I’ve never met a perfect parent. I’ve never met a perfect spouse. I’ve never met a perfect child.


And after years in medicine, I’m still waiting for the perfect patient to walk through the door.


In reality, most people are far too hard on themselves.


What most of us need is not more pressure, but more grace—both for ourselves and for the people around us.


Because if you hold everyone to a perfect standard, eventually everyone will disappoint you.


Progress Is Enough


A useful reframing is this: Many people who describe themselves as perfectionists are simply high-drive individuals who value progress.


But labeling yourself a perfectionist often reinforces a mindset that guarantees dissatisfaction.


Instead, accept something simpler and more realistic:


You are human. 

You make mistakes. 

You learn. 

You keep going.


Sometimes decisions have to be made with 70–90% certainty, not 100%. Sometimes the odds of success are unclear. Sometimes any change is better than continuing down a path that clearly isn’t working.


If a couple fights every day and never goes on dates, the probability of a healthy marriage is close to zero. Almost any change to the system improves the outcome.

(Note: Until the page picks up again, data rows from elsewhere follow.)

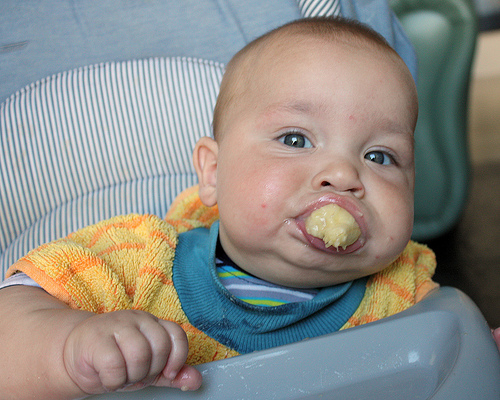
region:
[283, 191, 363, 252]
The baby has food stuffed in mouth.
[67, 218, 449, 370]
The baby have towel around him.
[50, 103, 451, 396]
The baby is eating.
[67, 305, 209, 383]
The baby hand is balled up.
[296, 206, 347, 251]
The food is yellow.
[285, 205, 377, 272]
The baby mouth is open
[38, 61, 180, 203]
The chair has stripes.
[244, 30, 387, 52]
The baby has little hair.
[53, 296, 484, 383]
The baby hand is on the blue object.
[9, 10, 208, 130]
The chair is blue and white.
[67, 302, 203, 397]
Little hand with fingers clenched into a fist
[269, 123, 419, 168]
Bright eyes of a child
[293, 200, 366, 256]
Food stuffed in the mouth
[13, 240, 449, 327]
Yellow towel wrapped around the neck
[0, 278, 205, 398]
Little arm with a clenched fist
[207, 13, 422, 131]
Short trimmed dark hair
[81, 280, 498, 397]
Light blue colored plastic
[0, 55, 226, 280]
White stripped blue clothing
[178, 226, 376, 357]
Blue collar neck of a shirt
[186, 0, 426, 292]
Head of a small baby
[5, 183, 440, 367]
baby wearing orange and yellow bib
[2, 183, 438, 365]
terrycloth bib with blue stretch neckline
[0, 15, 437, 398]
baby with large portion of banana in mouth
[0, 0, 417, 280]
light blue and white high chair cushion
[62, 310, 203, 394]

The same principle applies to health.


If you follow any structured plan, you are already ahead of doing nothing.

And even people who simply show up consistently often improve over time because they absorb enough information to eventually figure things out.


The Real Goal


The goal isn’t perfection.


The goal is simple:


Just try to do a little better over time.

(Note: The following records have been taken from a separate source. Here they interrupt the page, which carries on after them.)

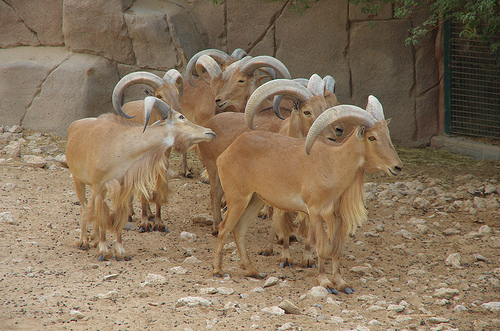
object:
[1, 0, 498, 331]
animal enclosure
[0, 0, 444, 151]
wall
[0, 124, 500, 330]
ground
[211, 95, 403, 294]
goat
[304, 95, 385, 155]
horns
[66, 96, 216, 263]
goat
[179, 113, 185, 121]
eye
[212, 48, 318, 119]
goat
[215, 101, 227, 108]
mouth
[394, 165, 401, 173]
nose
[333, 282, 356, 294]
foot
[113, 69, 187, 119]
horns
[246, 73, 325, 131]
horns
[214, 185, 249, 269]
leg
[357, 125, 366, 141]
ear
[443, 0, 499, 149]
fence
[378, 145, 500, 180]
hay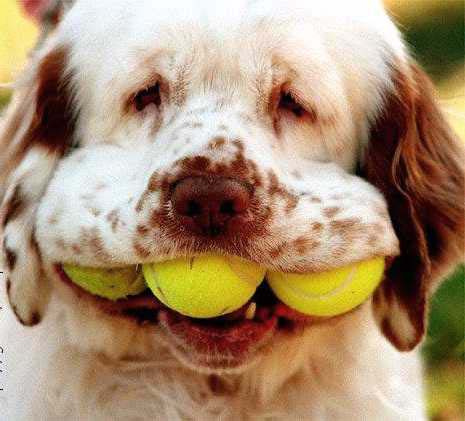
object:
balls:
[265, 253, 387, 317]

Life is a long experiment. Once you accept that no one is perfect—not you, not your spouse, not your children, not your patients—the pressure eases.


And the process becomes much more sustainable.


Keep showing up. 

Keep learning. 

Keep improving.


That’s enough.


Three Key Takeaways


  • Optimization culture often creates unrealistic expectations, which leads people to feel like they are failing even when they are making progress.

  • Health improvements happen slowly, usually over years rather than weeks or months.

  • Consistency beats perfection. Showing up regularly matters far more than having the perfect plan.


Three Practical Actions


1. Define “good enough.” Set realistic expectations for exercise, nutrition, sleep, and stress rather than chasing perfect optimization.

2. Focus on one habit at a time. Trying to fix everything simultaneously leads to overwhelm and inaction.

3. Use the experiment mindset. Run small health experiments (plan → do → review) instead of waiting for the perfect strategy.